Op de applicatievirtualisatiemarkt zijn Altiris, Microsoft/Softricity en VMware/Thinstall grote spelers. Hoewel de technologie van diverse aanbieders nogal van elkaar verschilt, is het principe iedere keer hetzelfde. Applicaties worden niet langer direct op de Windows-desktop geïnstalleerd. In plaats daarvan wordt iedere applicatie in een eigen virtuele omgeving geplaatst.
Met behulp van virtual desktop infrastructure kunnen ict-beheerders virtuele desktopmachines hosten en centraal beheren vanuit hun datacenter en eindgebruikers voorzien van een volledige desktopervaring die op elk gewenst moment en vanaf elke locatie beschikbaar is.

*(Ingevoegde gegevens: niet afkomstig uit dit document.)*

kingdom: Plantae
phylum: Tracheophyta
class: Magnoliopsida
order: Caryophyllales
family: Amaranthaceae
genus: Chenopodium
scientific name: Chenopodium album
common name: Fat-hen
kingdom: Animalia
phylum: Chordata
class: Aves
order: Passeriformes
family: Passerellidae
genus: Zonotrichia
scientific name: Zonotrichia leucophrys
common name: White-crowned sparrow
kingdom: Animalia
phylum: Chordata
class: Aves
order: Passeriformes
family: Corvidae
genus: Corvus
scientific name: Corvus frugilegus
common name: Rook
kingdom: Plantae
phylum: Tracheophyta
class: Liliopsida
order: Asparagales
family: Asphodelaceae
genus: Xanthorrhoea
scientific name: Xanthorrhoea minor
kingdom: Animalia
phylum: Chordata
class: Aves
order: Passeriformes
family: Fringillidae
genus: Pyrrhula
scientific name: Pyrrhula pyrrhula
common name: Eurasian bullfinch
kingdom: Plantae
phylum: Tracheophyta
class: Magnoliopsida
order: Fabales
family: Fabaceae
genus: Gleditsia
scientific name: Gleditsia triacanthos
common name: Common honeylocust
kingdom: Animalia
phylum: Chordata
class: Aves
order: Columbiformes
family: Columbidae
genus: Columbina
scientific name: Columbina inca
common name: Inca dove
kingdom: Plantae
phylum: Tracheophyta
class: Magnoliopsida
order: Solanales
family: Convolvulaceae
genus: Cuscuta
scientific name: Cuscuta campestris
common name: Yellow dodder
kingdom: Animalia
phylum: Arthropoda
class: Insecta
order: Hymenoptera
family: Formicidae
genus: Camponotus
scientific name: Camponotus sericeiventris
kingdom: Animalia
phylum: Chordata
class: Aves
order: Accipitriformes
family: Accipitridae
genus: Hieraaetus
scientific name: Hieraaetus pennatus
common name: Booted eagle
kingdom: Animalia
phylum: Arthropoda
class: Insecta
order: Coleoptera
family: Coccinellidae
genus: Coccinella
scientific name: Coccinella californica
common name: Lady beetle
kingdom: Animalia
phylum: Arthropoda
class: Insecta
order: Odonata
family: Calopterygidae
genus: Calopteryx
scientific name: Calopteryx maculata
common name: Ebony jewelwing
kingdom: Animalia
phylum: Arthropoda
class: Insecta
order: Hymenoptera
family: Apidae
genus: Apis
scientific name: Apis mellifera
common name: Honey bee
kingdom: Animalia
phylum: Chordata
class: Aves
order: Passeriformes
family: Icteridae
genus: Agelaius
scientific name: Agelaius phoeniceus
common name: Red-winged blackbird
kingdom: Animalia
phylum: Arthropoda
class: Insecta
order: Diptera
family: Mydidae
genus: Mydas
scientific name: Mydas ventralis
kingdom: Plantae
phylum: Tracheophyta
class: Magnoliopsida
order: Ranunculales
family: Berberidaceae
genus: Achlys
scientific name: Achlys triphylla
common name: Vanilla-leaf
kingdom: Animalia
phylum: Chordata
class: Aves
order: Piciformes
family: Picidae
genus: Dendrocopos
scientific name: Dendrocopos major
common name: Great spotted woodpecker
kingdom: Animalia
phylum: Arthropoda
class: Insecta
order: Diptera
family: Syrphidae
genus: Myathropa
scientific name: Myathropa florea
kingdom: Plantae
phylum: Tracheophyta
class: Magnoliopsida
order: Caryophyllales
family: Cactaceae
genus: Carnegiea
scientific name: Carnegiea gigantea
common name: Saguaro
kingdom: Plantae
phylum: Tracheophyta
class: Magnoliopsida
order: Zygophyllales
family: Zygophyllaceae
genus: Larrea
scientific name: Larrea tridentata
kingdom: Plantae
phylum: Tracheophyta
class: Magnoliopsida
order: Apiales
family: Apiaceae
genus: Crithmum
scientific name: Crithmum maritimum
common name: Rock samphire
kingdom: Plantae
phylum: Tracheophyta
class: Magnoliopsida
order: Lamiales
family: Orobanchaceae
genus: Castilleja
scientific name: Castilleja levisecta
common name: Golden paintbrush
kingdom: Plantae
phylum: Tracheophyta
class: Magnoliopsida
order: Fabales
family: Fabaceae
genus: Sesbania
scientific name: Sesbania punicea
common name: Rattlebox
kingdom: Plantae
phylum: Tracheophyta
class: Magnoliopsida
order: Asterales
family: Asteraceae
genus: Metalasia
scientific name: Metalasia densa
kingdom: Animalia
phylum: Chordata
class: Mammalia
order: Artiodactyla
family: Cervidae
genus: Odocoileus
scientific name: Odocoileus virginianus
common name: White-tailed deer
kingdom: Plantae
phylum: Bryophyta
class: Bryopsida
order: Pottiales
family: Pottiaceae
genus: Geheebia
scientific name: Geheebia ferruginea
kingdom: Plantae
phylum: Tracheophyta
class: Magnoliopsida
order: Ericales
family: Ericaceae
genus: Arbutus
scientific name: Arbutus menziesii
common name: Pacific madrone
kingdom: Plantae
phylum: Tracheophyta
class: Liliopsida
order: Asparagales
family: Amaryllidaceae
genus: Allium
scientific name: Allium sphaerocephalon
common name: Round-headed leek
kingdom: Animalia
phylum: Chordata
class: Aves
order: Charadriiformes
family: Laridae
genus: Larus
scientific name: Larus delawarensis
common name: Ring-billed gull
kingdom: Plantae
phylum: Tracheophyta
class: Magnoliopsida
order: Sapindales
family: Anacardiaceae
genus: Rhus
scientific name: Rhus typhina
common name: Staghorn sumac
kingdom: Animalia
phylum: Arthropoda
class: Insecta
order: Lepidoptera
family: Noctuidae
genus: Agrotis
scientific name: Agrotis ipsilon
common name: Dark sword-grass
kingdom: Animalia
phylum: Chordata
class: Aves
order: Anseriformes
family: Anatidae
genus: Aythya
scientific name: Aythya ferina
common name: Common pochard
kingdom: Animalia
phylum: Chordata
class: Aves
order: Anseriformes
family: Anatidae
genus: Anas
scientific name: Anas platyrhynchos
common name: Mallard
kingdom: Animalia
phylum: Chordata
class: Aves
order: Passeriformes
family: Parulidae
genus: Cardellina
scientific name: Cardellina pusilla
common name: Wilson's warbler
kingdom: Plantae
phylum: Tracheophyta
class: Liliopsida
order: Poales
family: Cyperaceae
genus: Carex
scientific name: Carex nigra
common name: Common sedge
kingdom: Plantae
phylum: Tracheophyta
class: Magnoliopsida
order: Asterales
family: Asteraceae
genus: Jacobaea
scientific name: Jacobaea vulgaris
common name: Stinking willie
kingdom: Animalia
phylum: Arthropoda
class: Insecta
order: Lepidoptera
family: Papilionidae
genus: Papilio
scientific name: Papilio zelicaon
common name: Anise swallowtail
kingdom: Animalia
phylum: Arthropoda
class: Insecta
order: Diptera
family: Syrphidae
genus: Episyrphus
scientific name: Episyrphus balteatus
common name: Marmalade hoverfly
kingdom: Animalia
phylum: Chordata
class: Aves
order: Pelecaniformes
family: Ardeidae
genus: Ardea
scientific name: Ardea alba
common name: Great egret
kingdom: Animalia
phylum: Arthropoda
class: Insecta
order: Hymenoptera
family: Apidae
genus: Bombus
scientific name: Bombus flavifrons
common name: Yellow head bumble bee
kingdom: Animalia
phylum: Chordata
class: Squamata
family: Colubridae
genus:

Daarnaast bieden virtuele desktops ongekende verbeteringen op het gebied van beveiliging en zorgen voor lagere kosten en meer business.
Wat de beste oplossing is en welke aanbieder het beste past bij de organisatie is per situatie verschillend. Op het gebied van servervirtualisatie is VMware op dit moment de absolute nummer één. Dit geldt eigenlijk ook voor desktop- en applicatievirtualisatie. Op dit moment hebben VDI van VMware voor desktopvirtualisatie en Softgrid van Microsoft een lichte voorsprong ten opzichte van hun concurrenten.